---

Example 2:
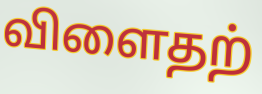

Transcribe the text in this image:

விளைதற்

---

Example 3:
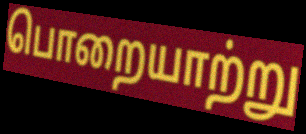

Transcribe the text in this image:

பொறையாற்று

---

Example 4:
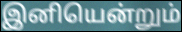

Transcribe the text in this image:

இனியென்றும்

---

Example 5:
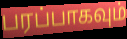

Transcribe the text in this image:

பரப்பாகவும்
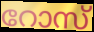
റോസ്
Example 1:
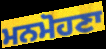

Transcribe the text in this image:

ਮਨਮੋਹਣਾ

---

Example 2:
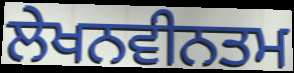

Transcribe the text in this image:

ਲੇਖਨਵੀਨਤਮ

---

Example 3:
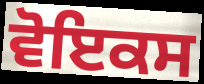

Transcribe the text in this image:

ਵੋਇਕਸ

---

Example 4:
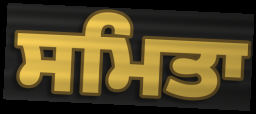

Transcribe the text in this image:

ਸਮਿਤਾ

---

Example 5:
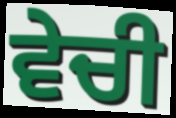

EXERCISE AIM ▸ Please reproduce every row above word for word, leaving out the pictures.

RESPONSE ▸
---

Example 2:

Transcribe the text in this image:

விளைதற்

---

Example 3:

Transcribe the text in this image:

பொறையாற்று

---

Example 4:

Transcribe the text in this image:

இனியென்றும்

---

Example 5:

Transcribe the text in this image:

பரப்பாகவும்
റോസ്
Example 1:

Transcribe the text in this image:

ਮਨਮੋਹਣਾ

---

Example 2:

Transcribe the text in this image:

ਲੇਖਨਵੀਨਤਮ

---

Example 3:

Transcribe the text in this image:

ਵੋਇਕਸ

---

Example 4:

Transcribe the text in this image:

ਸਮਿਤਾ

---

Example 5:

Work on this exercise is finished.